Passé maître dans l'art du diesel à injection directe, Volkswagen présentait en «premières» mondiales, au récent salon de Genève, deux nouveautés : l'une sous les traits d'un cabriolet Golf... TDI (turbo-diesel à injection directe), faisant désormais rimer plaisir et gas-oil; l'autre sous la forme d'une version «atmosphérique» du moteur TDI, à savoir la SDI.

DE NOUVEAUX CANAUX

ET DE NOUVEAUX INJECTEURS

Comme nous vous l'expliquions plus haut, la mise au point d'un moteur diesel à injection directe atmosphérique est très délicate, vu l'absence de ce «gaveur» qu'est le turbo-compresseur. Il a donc fallu mettre au point de nouveaux canaux d'admission, afin de donner à l'air pénétrant dans les cylindres un fort mouvement de rotation et dessiner de nouveaux injecteurs «à trous», véritable miracle de la technologie, comportant 5 alésages de 0,17 mm.

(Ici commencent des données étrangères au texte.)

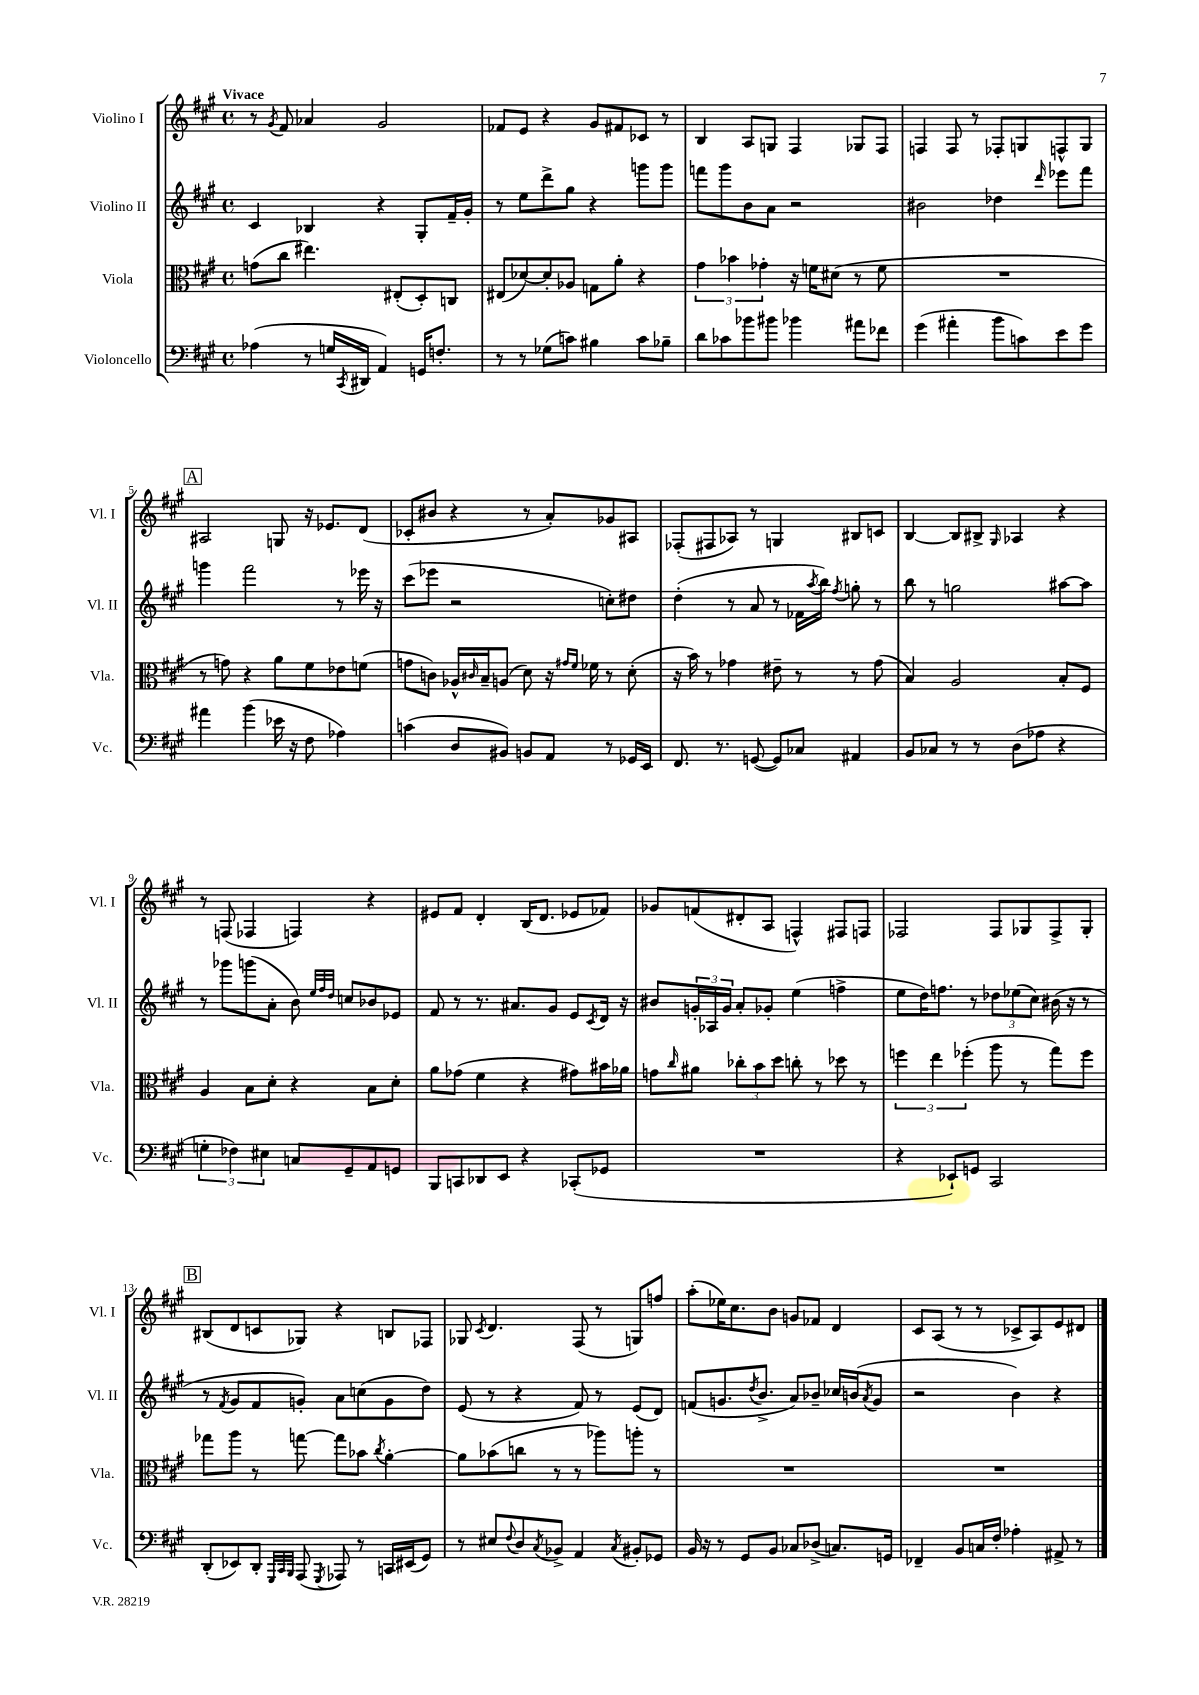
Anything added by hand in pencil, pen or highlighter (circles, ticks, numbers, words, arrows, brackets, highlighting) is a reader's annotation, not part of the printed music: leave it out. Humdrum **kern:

**kern	**kern	**kern	**kern
*staff4	*staff3	*staff2	*staff1
*clefF4	*clefC3	*clefG2	*clefG2
*k[f#c#g#]	*k[f#c#g#]	*k[f#c#g#]	*k[f#c#g#]
*M4/4	*M4/4	*M4/4	*M4/4
*met(c)	*met(c)	*met(c)	*met(c)
(4A-	(8g	4c#	8r
.	.	.	8qg#
.	8cc#	.	8f#
8r	4.ee#)	4B-	4a-
16G	.	.	.
8qCC#	.	.	.
16DD#	.	.	.
4AA)	.	4r	2g#
.	(8E#'	.	.
16GG	8D')	8G#'	.
8.F'	.	.	.
.	8C	16f#~	.
.	.	16g#'	.
=	=	=	=
8r	(8E#	8r	8f-
8r	[8d-)	8ee	8e
(8G-	8d-']	8ddd^	4r
8c)	8A-	8gg#	.
4B#	8G	4r	8g#
.	8a'	.	8f#
8c	4r	8ggg	8c-
8B-~	.	8ggg	8r
=	=	=	=
8d	6g#	8fff	4B
8c-	.	8ggg#	.
.	6b-	.	.
8b-	.	8b	8A
.	6g-'	.	.
8b#	.	8a	8G
4b-	16r	2r	4F#
.	16f	.	.
.	(8d#	.	.
8a#	8r	.	8G-
8f-	8f	.	8F#
=	=	=	=
(4g#	1r	2b#	4F
4a#'	.	.	8F
.	.	.	8r
8b	.	4dd-	8F-'
8c)	.	.	8G
.	.	16qqddd	.
8e	.	8eee-	8F^^
8g#	.	8fff#	8G
=	=	=	=
4a#	8r	4ggg	2A#
.	8g)	.	.
(4b	4r	2fff#	.
16e-	8a	.	8G
16r	.	.	.
8F#	8f#	.	16r
.	.	.	8.e-
4A-)	8e-	8r	.
.	(8f	16eee-	(8d
.	.	16r	.
=	=	=	=
(4c	8g	(8ccc#	8c-'
.	8c)	8eee-	8b#
8D	16A-^^	2r	4r
.	16qqc#	.	.
.	16B~	.	.
8BB#)	(8A	.	.
8BB	8d)	.	8r
8AA	16r	.	8a')
.	16qqg#	.	.
.	16qqf#	.	.
.	16f-	.	.
8r	8r	8cc')	8g-
16GG-	(8d'	8dd#	8A#
16EE	.	.	.
=	=	=	=
8.FF#	16r	(4dd'	(8F-'
.	16b)	.	.
.	8r	.	8F#
8.r	.	.	.
.	4g-	8r	8A-)
([8GG	.	8a	8r
8GG])	8e#~	8r	4G
8C-	8r	16f-	.
.	.	8qaa	.
.	.	16bb)	.
.	.	8qff#	.
4AA#	8r	8gg'	8B#
.	(8g-	8r	8c
=	=	=	=
8BB	4B)	8bb	[4B
8C-	.	8r	.
8r	2A	2gg	8B]
8r	.	.	8B#^
.	.	.	16qqG#
(8D	.	.	4A-
8A-	.	.	.
4r	8B'	[8aa#	4r
.	8F#	8aa#]	.
=	=	=	=
6G'	4A	8r	8r
.	.	8ggg-	(8F
6F-)	.	.	.
.	8B	(8ggg	4F-
6E#	.	.	.
.	8d'	8a'	.
8C	4r	8b)	4F)
.	.	32qqee	.
.	.	32qqff#	.
.	.	32qqdd	.
8GG#~	.	8cc	.
8AA	8B	8b-	4r
8GG	8d'	8e-	.
=	=	=	=
8BBB	8a	8f#	8e#
8CC	(8g-	8r	8f#
8DD-	4f#	8.r	4d'
8EE	.	.	.
.	.	8.a#	.
4r	4r	.	(16B
.	.	.	8.d
.	.	8g#	.
(8CC-'	8g#)	8e	8e-
.	.	8qc#	.
8GG-	16b#	16d	8f-)
.	16a-	16r	.
=	=	=	=
1r	8g	8b#	8g-
.	16qqcc#	.	.
.	8a#	24g'	(8f
.	.	24A-	.
.	.	24g	.
.	12cc-'	8a'	8d#'
.	12b	.	.
.	.	8g-'	8A
.	12dd	.	.
.	8cc'	(4ee	4F^^)
.	8r	.	.
.	8dd-	4ff^	8F#
.	8r	.	8F
=	=	=	=
4r	6ff	8ee	2F-
.	.	16dd)	.
.	6ee	.	.
.	.	8.ff	.
8EE-`)	.	.	.
.	(6ff-'	.	.
8GG	.	8r	.
2CC#	8aa	12dd-	8F-
.	.	(12ee-	.
.	8r	.	8G-
.	.	12cc#)	.
.	8gg#)	(16b#	8F-^
.	.	16r	.
.	8ff-	8r	8G-'
=	=	=	=
(8DD'	8gg-	8r	(8B#
.	.	8qf#	.
8EE-)	8aa	8g#	8d
8DD'	8r	8f#	8c
32qqGGG#	.	.	.
32qqCC#	.	.	.
32qqBBB	.	.	.
(8AAA	[8gg	8g')	8G-)
8qGGG#	.	.	.
8AAA-)	8gg]	8a	4r
8r	8b-	(8cc	.
.	8qcc#	.	.
16CC	[4a'	8g	8B
(16EE#	.	.	.
8GG#)	.	8dd)	8F-
=	=	=	=
8r	8a]	(8e	8G-
.	.	.	8qc#
8E#	(8b-	8r	4.d
8qqF#	.	.	.
8D	8cc	4r	.
8qC#	.	.	.
8BB-^	8r	.	.
4AA	8r	8f#)	(8F#
.	8aa-)	8r	8r
8qC#	.	.	.
8BB#'	8aa'	(8e	8G)
8GG-	8r	8d)	8ff
=	=	=	=
16BB	1r	(8f	(8aa'
16r	.	.	.
8r	.	8.g	16ee-)
.	.	.	8.cc#
8GG#	.	.	.
.	.	8qdd	.
.	.	8.b^	.
8BB	.	.	8b
8C-	.	8a)	8g
(8D-^	.	8b-~	8f-
8.C)	.	16cc-	4d
.	.	(16b	.
.	.	8qa	.
.	.	8g	.
16GG	.	.	.
=	=	=	=
4FF-~	1r	2r	8c#
.	.	.	(8A
8BB	.	.	8r
16C	.	.	8r
16F#'	.	.	.
4A-'	.	4b)	8c-^
.	.	.	8A)
8AA#^	.	4r	8e
8r	.	.	8d#
==	==	==	==
*-	*-	*-	*-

Enfin, et cette technique est utilisée aussi bien en TDI qu'en SDI, les injecteurs comportent deux ressorts de tarage différents, rendant possible une injection en deux phases. Dans un premier temps donc, le ressort le plus faible va libérer une petite partie de carburant, amorçant la combustion, le deuxième injectant la quantité restante de gas-oil par la suite. Un moyen d'éviter une montée en pression trop brusque, qui donne au moteur un fonctionnement plus doux et plus silencieux.

LA COMPRESSION DU GAS-OIL

PLUS IMPORTANTE EN SDI

La compression du gas-oil, plus importante en SDI qu'en TDI - afin de compenser le moindre mouvement de l'air par une pulvérisation plus fine -, est réalisée à l'aide d'une pompe distributrice, gérée par un système de commande complexe : l'EDC (Electronic Diesel Control). Ce dispositif évalue une multitude de paramètres différents allant de la position de l'accélérateur (plus de câble) au régime moteur, en passant par la quantité d'air aspiré, la pression régnant dans le collecteur d'admission ou encore la température du liquide de refroidissement et du carburant.

À partir de toutes les valeurs mesurées, l'ordinateur détermine la quantité de carburant à injecter et le moment le plus propice pour le faire.

En outre, l'EDC gère également le recyclage des gaz d'échappement indispensable pour atteindre les niveaux les plus bas en matière de rejets polluants. Mais les valeurs «plancher» qu'affichent fièrement les moteurs à injection directe de chez VW ne seraient pas réalisables sans l'utilisation d'un catalyseur à oxydation. En final, le groupe allemand nous propose donc des moteurs particulièrement propres, répondant, d'ores et déjà, aux normes qui seront applicables en 1996.